Para medir la decadencia de nuestra cultura basta comparar las definiciones de la amistad según Aristóteles y según Freud (*1). Según la clásica definición de Aristóteles, la amistad es una unión espiritual: “La amistad es un alma que habita en dos cuerpos; un corazón que habita en dos almas.” Según Freud, en cambio, la amistad es básicamente un amor erótico inhibido en su fin sexual: “Tras alcanzar la elección de objeto heterosexual, las aspiraciones homosexuales no son (…) canceladas ni puestas en suspenso, sino meramente esforzadas a apartarse de la meta sexual y conducidas a nuevas aplicaciones. Se conjugan entonces con sectores de las pulsiones yoicas (…) y gestan así la contribución del erotismo a la amistad, la camaradería, el sentido comunitario y el amor universal por la humanidad. En los vínculos sociales normales entre los seres humanos difícilmente se colegiría la verdadera magnitud de estas contribuciones de fuente erótica con inhibición de la meta sexual.” (*2)

También basta comparar la filosofía política de Santo Tomás de Aquino, centrada en la búsqueda del bien común, con la de Nicolás Maquiavelo, centrada en la búsqueda y la conservación del poder. Parece claro que hoy Maquiavelo tiene más seguidores que el Aquinate.

══════════

CONSIGNAS:
1. En el fragmento sobre la decadencia de la cultura, ¿en qué se centra la filosofía política de Nicolás Maquiavelo?
2. Escribe la continuación del fragmento sobre la decadencia de la cultura a partir de su última oración.

══════════

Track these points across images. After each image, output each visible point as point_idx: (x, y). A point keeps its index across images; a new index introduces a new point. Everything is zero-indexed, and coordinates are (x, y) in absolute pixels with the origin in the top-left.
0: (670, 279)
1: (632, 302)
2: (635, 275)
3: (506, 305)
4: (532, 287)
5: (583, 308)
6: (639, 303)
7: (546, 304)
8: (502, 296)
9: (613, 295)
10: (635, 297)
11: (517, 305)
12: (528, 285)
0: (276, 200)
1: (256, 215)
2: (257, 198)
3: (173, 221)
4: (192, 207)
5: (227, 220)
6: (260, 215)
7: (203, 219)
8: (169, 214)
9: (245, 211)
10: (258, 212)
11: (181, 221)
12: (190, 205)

══════════

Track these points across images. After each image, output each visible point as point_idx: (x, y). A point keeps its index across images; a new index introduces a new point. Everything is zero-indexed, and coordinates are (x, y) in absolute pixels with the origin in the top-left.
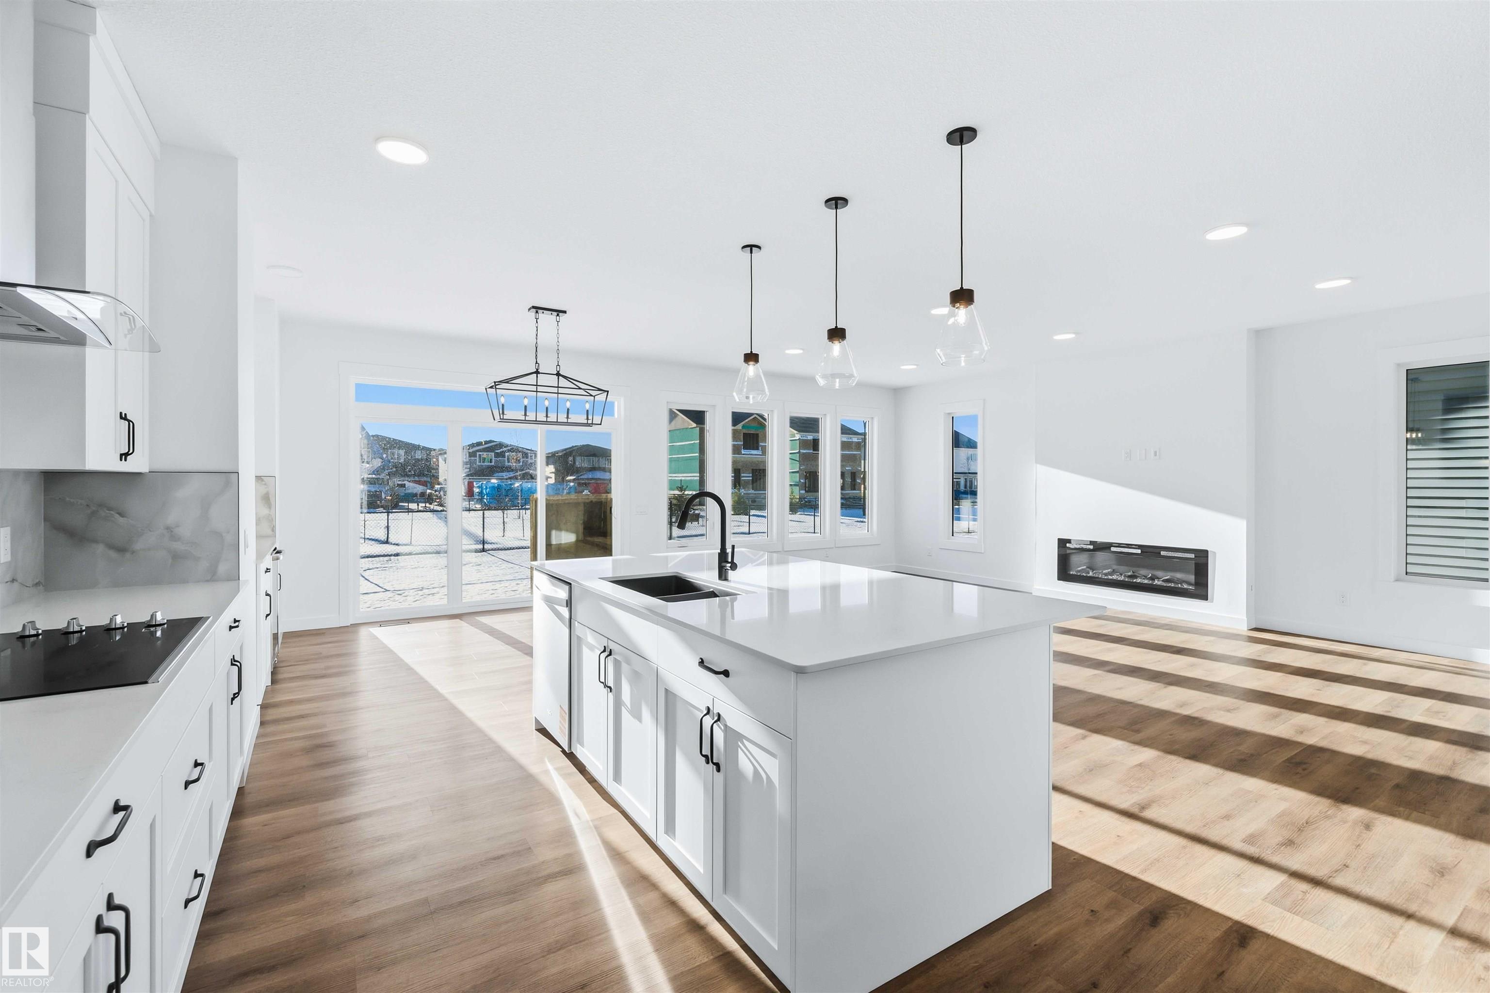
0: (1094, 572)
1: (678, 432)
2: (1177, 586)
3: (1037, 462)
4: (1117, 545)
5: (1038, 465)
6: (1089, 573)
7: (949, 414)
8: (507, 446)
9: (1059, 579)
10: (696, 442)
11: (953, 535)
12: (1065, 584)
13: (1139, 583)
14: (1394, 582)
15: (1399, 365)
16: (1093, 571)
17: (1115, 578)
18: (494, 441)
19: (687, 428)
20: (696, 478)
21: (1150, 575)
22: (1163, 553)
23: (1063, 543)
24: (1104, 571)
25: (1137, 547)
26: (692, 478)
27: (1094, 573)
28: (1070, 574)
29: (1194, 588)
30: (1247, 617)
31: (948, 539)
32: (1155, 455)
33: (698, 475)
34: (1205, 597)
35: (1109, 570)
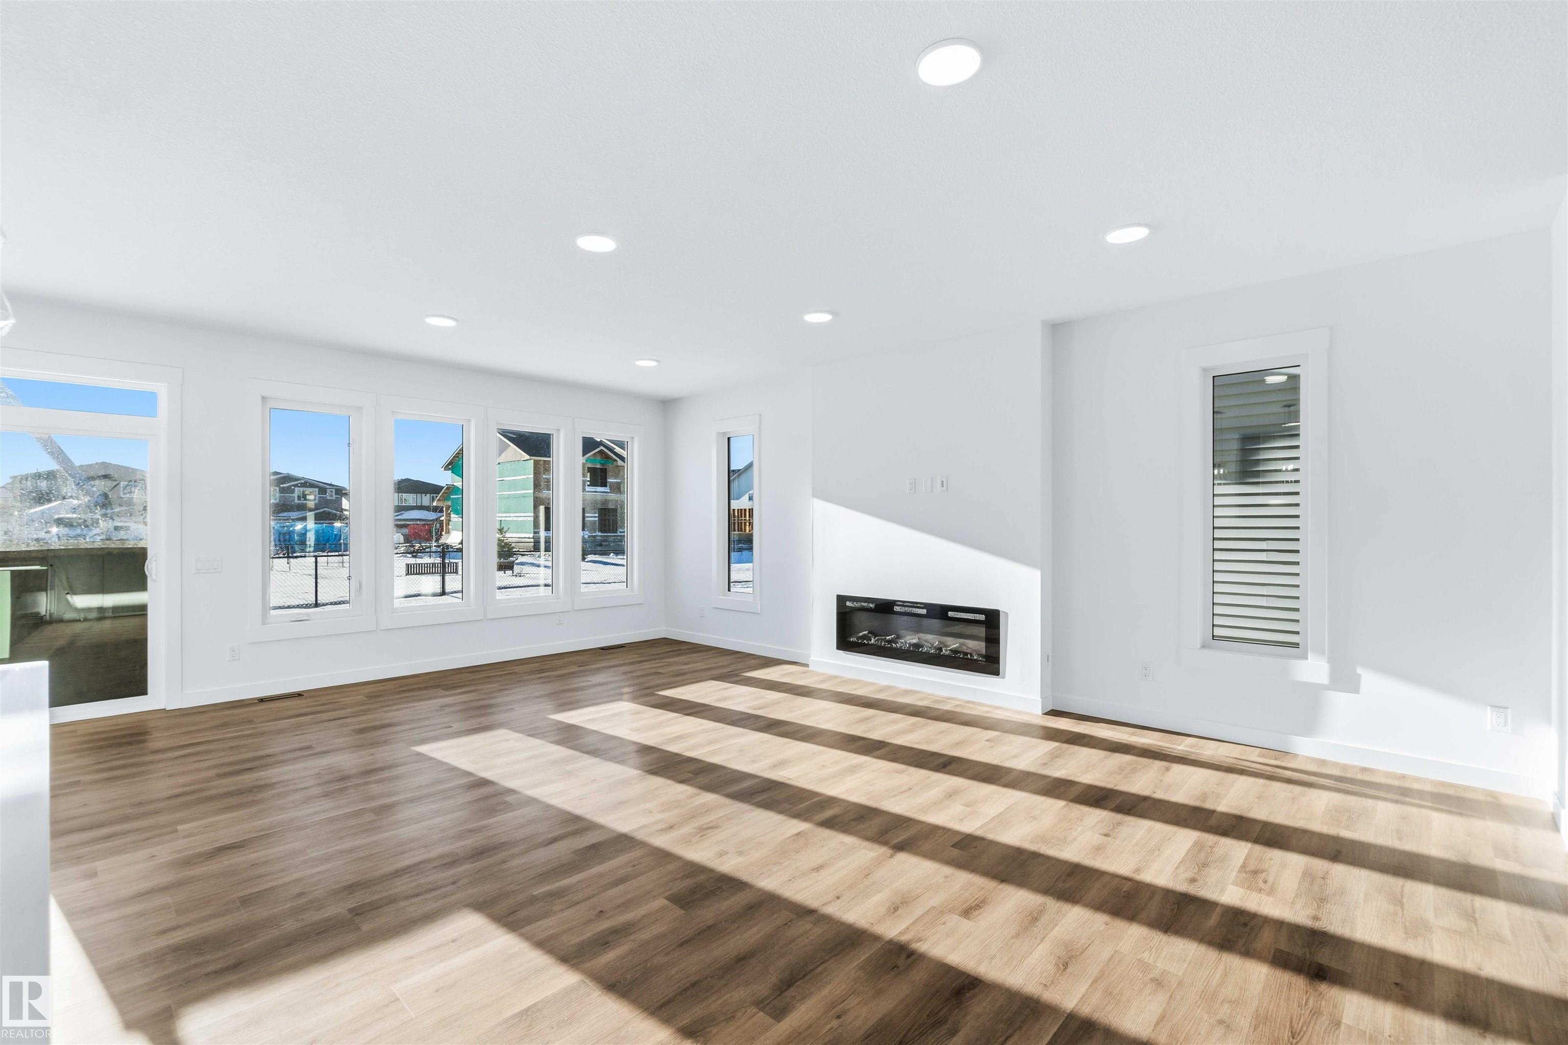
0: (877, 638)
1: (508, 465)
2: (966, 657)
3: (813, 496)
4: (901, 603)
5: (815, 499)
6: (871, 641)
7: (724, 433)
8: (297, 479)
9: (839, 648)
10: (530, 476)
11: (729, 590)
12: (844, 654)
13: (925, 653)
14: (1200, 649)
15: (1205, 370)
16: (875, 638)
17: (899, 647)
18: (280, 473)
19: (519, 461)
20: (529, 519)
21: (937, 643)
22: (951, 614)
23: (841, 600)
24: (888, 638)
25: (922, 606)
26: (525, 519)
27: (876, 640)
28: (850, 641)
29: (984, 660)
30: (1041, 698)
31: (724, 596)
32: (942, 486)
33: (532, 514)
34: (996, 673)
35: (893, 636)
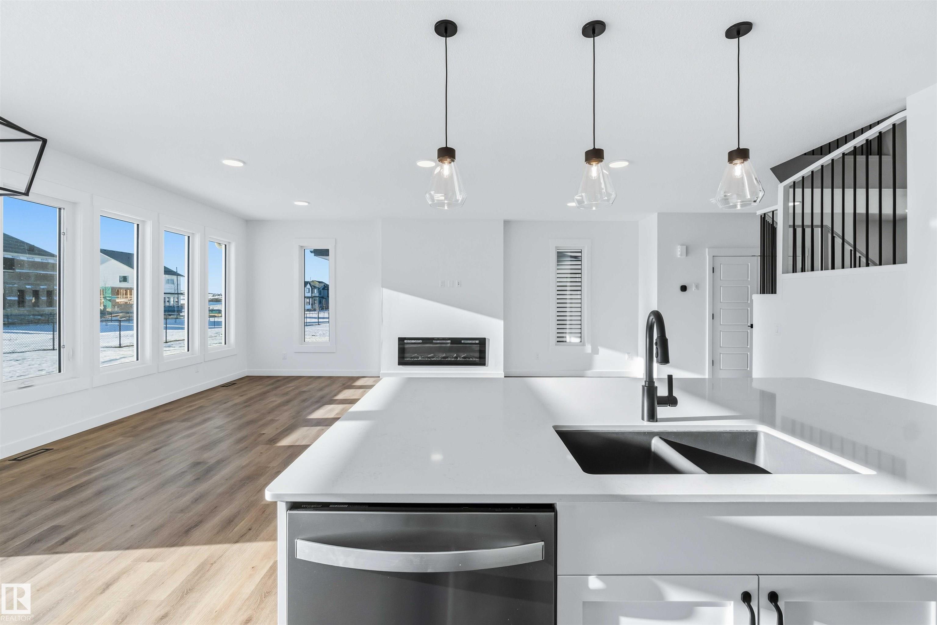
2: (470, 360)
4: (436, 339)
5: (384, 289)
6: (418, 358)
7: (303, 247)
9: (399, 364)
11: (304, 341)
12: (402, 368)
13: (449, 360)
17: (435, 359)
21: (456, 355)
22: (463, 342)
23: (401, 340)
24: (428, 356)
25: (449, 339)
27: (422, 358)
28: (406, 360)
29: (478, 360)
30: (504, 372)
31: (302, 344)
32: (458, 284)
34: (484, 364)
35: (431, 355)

══════════

RESPUESTAS:
1. Se centra en la búsqueda y la conservación del poder.

2.
Comparemos ahora la concepción del fundamento de los derechos humanos del iusnaturalismo medieval, prolongado en la actual doctrina social cristiana, y la del positivismo jurídico de los últimos siglos.

Según la doctrina cristiana, cada persona humana tiene un valor infinito porque es un ser racional creado por Dios a su imagen y semejanza. Todos los seres humanos son ontológicamente iguales porque todos ellos (y sólo ellos, en nuestro universo material) comparten una misma naturaleza racional en virtud de su creación. Dios nos ha dotado a todos de ciertos derechos humanos inalienables, inherentes a nuestra naturaleza humana inmutable. Uno de esos derechos humanos que el Estado no nos puede dar ni quitar es el derecho a la vida.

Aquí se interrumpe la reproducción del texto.